Once PPE information is public, principals should be prepared to answer parents’ questions—and will be empowered to question district leaders about how expenses are allocated among schools. The following are some questions you can ask your district leader(s):

  1. Why do schools in the same district have significant differences in per-pupil expenditures? Do they have a large population of students with special needs? Do they operate magnet or other special programs? Is there an expense that makes that school unique?
  2. How many state and local dollars are allocated within a district to schools with more students in poverty? More students of color? Students with specific characteristics such as homelessness, disability, or English learner status?
  3. How are school boards ensuring that dollars are being used in the most effective manner?
  4. How much of a school’s spending is attributed to central office costs?

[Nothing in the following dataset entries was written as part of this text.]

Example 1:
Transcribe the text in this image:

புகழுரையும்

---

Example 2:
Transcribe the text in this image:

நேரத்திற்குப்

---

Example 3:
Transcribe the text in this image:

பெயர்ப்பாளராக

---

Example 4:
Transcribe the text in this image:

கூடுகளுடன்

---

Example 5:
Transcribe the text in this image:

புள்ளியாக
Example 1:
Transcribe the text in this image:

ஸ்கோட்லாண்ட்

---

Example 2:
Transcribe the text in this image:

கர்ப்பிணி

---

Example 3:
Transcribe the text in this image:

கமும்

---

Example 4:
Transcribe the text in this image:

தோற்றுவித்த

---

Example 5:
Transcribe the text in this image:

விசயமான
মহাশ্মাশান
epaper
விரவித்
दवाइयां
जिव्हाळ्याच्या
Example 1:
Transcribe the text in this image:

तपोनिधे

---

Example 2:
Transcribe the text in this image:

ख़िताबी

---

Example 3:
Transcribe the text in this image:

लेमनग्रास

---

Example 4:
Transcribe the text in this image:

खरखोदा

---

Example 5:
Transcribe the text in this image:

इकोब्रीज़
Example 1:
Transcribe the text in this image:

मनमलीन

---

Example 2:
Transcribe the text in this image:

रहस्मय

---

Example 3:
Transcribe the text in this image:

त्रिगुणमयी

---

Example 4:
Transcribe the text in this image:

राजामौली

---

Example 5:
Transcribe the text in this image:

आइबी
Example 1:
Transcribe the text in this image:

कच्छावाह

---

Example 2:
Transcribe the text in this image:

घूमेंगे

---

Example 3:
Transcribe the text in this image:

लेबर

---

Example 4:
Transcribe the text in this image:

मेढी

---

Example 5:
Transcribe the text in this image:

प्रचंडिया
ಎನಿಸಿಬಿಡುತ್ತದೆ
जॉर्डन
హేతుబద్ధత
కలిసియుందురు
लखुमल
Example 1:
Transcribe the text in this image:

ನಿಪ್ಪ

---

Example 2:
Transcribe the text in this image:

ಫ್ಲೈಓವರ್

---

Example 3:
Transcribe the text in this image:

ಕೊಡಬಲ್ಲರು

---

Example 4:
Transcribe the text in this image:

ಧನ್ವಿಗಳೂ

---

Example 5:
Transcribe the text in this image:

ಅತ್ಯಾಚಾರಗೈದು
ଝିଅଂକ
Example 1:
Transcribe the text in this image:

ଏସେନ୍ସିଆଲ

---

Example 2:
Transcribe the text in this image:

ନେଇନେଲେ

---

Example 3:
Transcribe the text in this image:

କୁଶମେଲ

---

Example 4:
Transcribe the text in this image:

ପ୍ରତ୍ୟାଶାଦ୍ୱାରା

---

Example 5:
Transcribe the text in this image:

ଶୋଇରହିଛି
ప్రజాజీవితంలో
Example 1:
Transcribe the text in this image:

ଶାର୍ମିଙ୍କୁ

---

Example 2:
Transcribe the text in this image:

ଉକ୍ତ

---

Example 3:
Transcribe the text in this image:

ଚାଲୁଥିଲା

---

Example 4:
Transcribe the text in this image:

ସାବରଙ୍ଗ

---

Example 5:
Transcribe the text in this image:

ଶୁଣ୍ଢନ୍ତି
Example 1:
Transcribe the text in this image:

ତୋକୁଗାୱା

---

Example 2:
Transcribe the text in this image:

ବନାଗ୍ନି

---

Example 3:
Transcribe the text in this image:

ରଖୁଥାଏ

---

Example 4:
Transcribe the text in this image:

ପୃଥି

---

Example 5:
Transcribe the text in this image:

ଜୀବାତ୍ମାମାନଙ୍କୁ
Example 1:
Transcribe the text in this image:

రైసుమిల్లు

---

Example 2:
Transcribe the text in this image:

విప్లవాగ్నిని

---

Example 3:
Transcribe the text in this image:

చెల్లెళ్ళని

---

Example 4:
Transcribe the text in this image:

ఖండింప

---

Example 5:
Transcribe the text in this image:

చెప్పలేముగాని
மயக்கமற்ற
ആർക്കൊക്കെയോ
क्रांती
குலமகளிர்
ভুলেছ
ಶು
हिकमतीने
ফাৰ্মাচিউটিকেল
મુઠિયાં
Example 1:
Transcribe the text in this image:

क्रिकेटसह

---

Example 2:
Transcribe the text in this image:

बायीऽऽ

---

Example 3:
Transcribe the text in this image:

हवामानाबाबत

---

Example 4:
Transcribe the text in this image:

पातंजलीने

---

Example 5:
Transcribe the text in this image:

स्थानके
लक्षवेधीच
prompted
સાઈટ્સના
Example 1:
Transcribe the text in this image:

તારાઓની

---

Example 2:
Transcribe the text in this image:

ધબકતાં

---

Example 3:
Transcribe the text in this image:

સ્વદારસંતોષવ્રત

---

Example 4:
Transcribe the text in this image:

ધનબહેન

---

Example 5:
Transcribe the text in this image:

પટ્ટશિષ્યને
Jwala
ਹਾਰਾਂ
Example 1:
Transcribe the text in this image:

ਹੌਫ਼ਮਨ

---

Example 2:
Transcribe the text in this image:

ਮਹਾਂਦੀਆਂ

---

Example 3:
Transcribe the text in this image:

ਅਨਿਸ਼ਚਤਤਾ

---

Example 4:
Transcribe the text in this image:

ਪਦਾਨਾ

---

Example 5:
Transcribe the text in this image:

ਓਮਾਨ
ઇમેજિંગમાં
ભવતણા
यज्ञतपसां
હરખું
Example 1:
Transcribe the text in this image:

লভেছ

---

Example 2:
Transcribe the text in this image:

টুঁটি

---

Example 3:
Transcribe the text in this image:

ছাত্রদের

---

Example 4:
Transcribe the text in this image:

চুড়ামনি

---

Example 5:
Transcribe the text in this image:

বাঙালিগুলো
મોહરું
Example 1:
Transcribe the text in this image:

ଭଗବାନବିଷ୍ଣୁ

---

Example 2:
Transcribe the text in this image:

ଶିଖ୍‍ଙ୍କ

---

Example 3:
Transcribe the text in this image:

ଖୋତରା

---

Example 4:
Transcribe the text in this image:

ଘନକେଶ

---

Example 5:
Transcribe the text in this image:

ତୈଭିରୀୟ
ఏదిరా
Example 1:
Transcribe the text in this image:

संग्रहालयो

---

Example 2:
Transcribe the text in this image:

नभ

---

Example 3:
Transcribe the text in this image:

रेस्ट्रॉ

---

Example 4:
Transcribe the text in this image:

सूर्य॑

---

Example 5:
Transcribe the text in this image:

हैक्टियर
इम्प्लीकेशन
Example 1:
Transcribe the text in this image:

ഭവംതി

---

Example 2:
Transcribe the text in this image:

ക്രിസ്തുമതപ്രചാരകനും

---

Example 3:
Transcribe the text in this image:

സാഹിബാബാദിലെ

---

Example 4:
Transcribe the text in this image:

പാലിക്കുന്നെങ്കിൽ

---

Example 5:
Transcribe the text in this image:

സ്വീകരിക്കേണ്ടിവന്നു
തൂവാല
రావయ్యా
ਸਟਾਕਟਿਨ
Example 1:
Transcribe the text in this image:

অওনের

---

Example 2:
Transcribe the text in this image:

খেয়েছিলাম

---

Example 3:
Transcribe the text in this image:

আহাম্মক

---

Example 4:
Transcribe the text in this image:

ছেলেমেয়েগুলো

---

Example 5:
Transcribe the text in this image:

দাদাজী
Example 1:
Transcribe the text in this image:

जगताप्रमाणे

NASSP, the National Association of Elementary School Principals, and the Collaborative for Student Success have developed a set of documents intended to support your conversations regarding school spending with district leaders and your community. We think that these documents will be helpful tools as we learn how to use the spending data for useful and constructive dialogue.

  • Principal PPE Primer: Describes the nuts and bolts of what is required by law, what it means for school leaders, and how we think district leaders can be engaged using the data.
  • Five Action Steps for Principals: Recommends concrete next steps for principals before and after this data is released in your state.
  • Principal PPE FAQ: Covers common questions and answers we’ve heard about per-pupil expenditure data.
  • School Spending Quadrant Questions: Describes an analysis that some organizations have already used to compare school spending and student outcomes and suggests questions that principals could ask their teams or district leadership based on which “quadrant” their school occupies (low spending and high achieving, high spending and high achieving, etc.).

In addition, NASSP and other education advocates are available as resources to help understand what this data will mean, address questions you might receive from parents, and help you leverage the data to improve your school.

Additional Resources

  1. For an example of spending data by school, visit The Education Trust—New York.
  2. To view spending data by district, read this NPR article on why America’s schools have a money problem.
  3. For information on the financial transparency requirement, visit Edunomics Lab.
  4. For more information on state funding formulas, visit EdBuild.




[4] Congress repealed the regulations mandating a deadline to release the information. Based upon minimal guidance from the U.S. Department of Education and statutory language in ESSA, our assumption is that states have until the end of FY 2020 to report 2018–19 spending.